Wongalus
WAWANCARA SOSOK GURU KEBATINAN TANAH JAWA:
”ILMU DUNYA SEHEBAT APAPUN TAK MAMPU MENGALAHKAN ILMU BATIN”
Sukhoi Superjet 100 dari Russia
adalah pesawat penumpang canggih. Namun akhirnya harus menabrak tebing
di Gunung Salak yang memang sering memakan korban. Mari bersama dilihat
dari sisi supranatural.
Gunung
Salak sebenarnya berdiri dengan anggun di wilayah Kabupaten Sukabumi
dan Kabupaten Bogor, Jawa Barat. Gunung ini mengagumkan dan itu sebabnya
banyak pendaki gunung yang melakukan pendakian di sana. Sebenarnya
gunung itu tidak begitu tinggi yaitu 2.221 meter dibanding dengan
pegunungan lain di Jawa yang mencapai 3000 meter lebih. Namun kenapa
gunung ini menyimpan misteri kecelakaan-kecelakaan pesawat berujung
maut?

■ DAFTAR KEGIATAN:
A. Tuliskan ulang bagian teks tentang Gunung Salak, mulai dengan "Sukhoi Superjet 100" dan berlanjut hingga "dari sisi supranatural.".
B. Terjemahkan kalimat dari teks tentang Gunung Salak ini ke dalam bahasa Inggris: "Gunung ini mengagumkan dan itu sebabnya banyak pendaki gunung yang melakukan pendakian di sana."
C. Tolong tuliskan lanjutan teks tentang Gunung Salak, dimulai setelah kalimat terakhirnya.
Data yang disertakan merupakan bahan terpisah dari teks tentang Gunung Salak.

■ BAHAN YANG DISEDIAKAN:

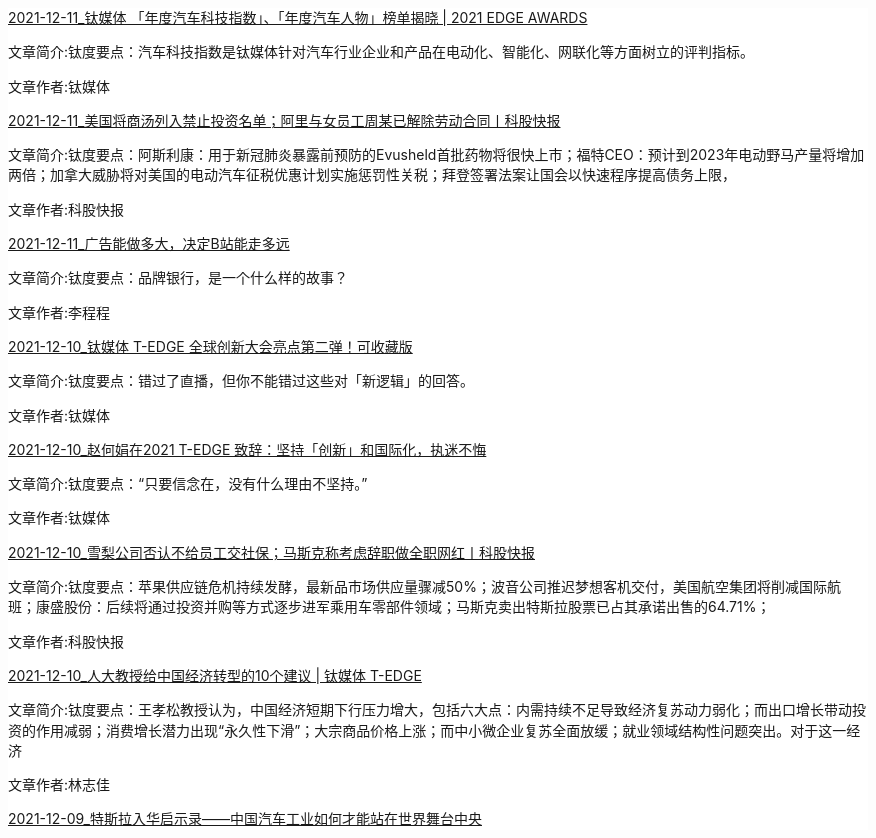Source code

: [2021-12-11_钛媒体 「年度汽车科技指数」、「年度汽车人物」榜单揭晓 | 2021 EDGE AWARDS](http://mp.weixin.qq.com/s?__biz=MjM5ODIzNTc2MA==&mid=2660869599&idx=3&sn=49c403c6526bb075244ad44895fefbca&chksm=bda0dec08ad757d6d9a8f9041104f11fea77412ee19b8c3464f54e213ee57de00c943512a0be&scene=27#wechat_redirect)

文章简介:钛度要点：汽车科技指数是钛媒体针对汽车行业企业和产品在电动化、智能化、网联化等方面树立的评判指标。

文章作者:钛媒体

[2021-12-11_美国将商汤列入禁止投资名单；阿里与女员工周某已解除劳动合同丨科股快报](http://mp.weixin.qq.com/s?__biz=MjM5ODIzNTc2MA==&mid=2660869599&idx=4&sn=9161565d246a510e334fbc0044f5f7a6&chksm=bda0dec08ad757d6f6aac3584be2a1ac3659d0b3b60de76cffb00ca3a7c32f5c494089f6b324&scene=27#wechat_redirect)

文章简介:钛度要点：阿斯利康：用于新冠肺炎暴露前预防的Evusheld首批药物将很快上市；福特CEO：预计到2023年电动野马产量将增加两倍；加拿大威胁将对美国的电动汽车征税优惠计划实施惩罚性关税；拜登签署法案让国会以快速程序提高债务上限，

文章作者:科股快报

[2021-12-11_广告能做多大，决定B站能走多远](http://mp.weixin.qq.com/s?__biz=MjM5ODIzNTc2MA==&mid=2660869599&idx=1&sn=968d95ae7a86cc7fbc06803bb9f47404&chksm=bda0dec08ad757d624cb6a4d4826d322ccf7c38be3153c862b2d50f92b9651dae1ac6dc396f6&scene=27#wechat_redirect)

文章简介:​钛度要点：品牌银行，是一个什么样的故事？

文章作者:李程程

[2021-12-10_钛媒体 T-EDGE 全球创新大会亮点第二弹！可收藏版](http://mp.weixin.qq.com/s?__biz=MjM5ODIzNTc2MA==&mid=2660869387&idx=2&sn=bc940b8c351f7c4419b5434d0e37382a&chksm=bda0de148ad75702f05c70292e86443fcf18191e93ce971489448dec7306136d6365c53916bf&scene=27#wechat_redirect)

文章简介:钛度要点：错过了直播，但你不能错过这些对「新逻辑」的回答。

文章作者:钛媒体

[2021-12-10_赵何娟在2021 T-EDGE 致辞：坚持「创新」和国际化，执迷不悔](http://mp.weixin.qq.com/s?__biz=MjM5ODIzNTc2MA==&mid=2660869387&idx=3&sn=44212b7322755e304faed9404e8e451c&chksm=bda0de148ad7570280bf40823b9f61abaab9f0daa09c5282ddb4950b3dd1eb64edcd1785c98e&scene=27#wechat_redirect)

文章简介:钛度要点：“只要信念在，没有什么理由不坚持。”

文章作者:钛媒体

[2021-12-10_雪梨公司否认不给员工交社保；马斯克称考虑辞职做全职网红丨科股快报](http://mp.weixin.qq.com/s?__biz=MjM5ODIzNTc2MA==&mid=2660869387&idx=4&sn=5dc0d615bdc42709f12b22adf7ab6fb7&chksm=bda0de148ad757027094219bcd40491a11cbc2ad83913283c6c59d23a3378f4fc8cc88ab010f&scene=27#wechat_redirect)

文章简介:钛度要点：苹果供应链危机持续发酵，最新品市场供应量骤减50%；波音公司推迟梦想客机交付，美国航空集团将削减国际航班；康盛股份：后续将通过投资并购等方式逐步进军乘用车零部件领域；马斯克卖出特斯拉股票已占其承诺出售的64.71%；

文章作者:科股快报

[2021-12-10_人大教授给中国经济转型的10个建议 | 钛媒体 T-EDGE](http://mp.weixin.qq.com/s?__biz=MjM5ODIzNTc2MA==&mid=2660869387&idx=1&sn=87666f5011cf5cf3d9b54d9d04f29058&chksm=bda0de148ad75702f128fdbeebcec60ba5785f31c849838fce3632caaa7be7b1e9f89e9ad9eb&scene=27#wechat_redirect)

文章简介:钛度要点：王孝松教授认为，中国经济短期下行压力增大，包括六大点：内需持续不足导致经济复苏动力弱化；而出口增长带动投资的作用减弱；消费增长潜力出现“永久性下滑”；大宗商品价格上涨；而中小微企业复苏全面放缓；就业领域结构性问题突出。对于这一经济

文章作者:林志佳

[2021-12-09_特斯拉入华启示录——中国汽车工业如何才能站在世界舞台中央](http://mp.weixin.qq.com/s?__biz=MjM5ODIzNTc2MA==&mid=2660869200&idx=2&sn=b7454e0a5f71f25b14024e65717b8dd3&chksm=bda0df4f8ad75659368fc5c83c0b62c2a006af2895999e347c946ded8c8aa1ede2aba7c1dabf&scene=27#wechat_redirect)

■ JAWABAN PER TUGAS:
A.
Sukhoi Superjet 100 dari Russia
adalah pesawat penumpang canggih. Namun akhirnya harus menabrak tebing
di Gunung Salak yang memang sering memakan korban. Mari bersama dilihat
dari sisi supranatural.

B. This mountain is stunning, and that is why many mountain climbers make the ascent there.

C.
Setidaknya
kecelakaan pesawat yang pernah terjadi di sekitar Gunung Salak antara
lain Helikopter Sikorsky, Pesawat Cessna, Pesawat Cassa, Pesawat latih
jenis Sundowner, Helikopter Puma dan terakhir Pesawat Sukhoi Superjet
100 yang sedang melakukan joy flight saat pengetesan dan promosinya
untuk maskapai-maskapai di Indonesia, hilang kontak di kawasan Gunung
Salak, Bogor, pada hari Rabu 9 Mei 2012
Pesawat
Sukhoi buatan Rusia kali ini jatuh dengan kondisi mengenaskan. Badan
pesawat pecah berkeping-keping. Mirip seperti sebuah gelas yang dilempar
ke dinding dengan sangat keras.
Pesawat
tersebut dioperasikan oleh pilot senior terbaik Rusia yaitu Aleksandr
Yablontsev, co-pilot Aleksandr Kochetkov. Dan terdapat 45 penumpang, 8
di antaranya merupakan kru asal Russia, 2 orang Italia, satu orang warga
negara Perancis dan satu orang warga negara Amerika.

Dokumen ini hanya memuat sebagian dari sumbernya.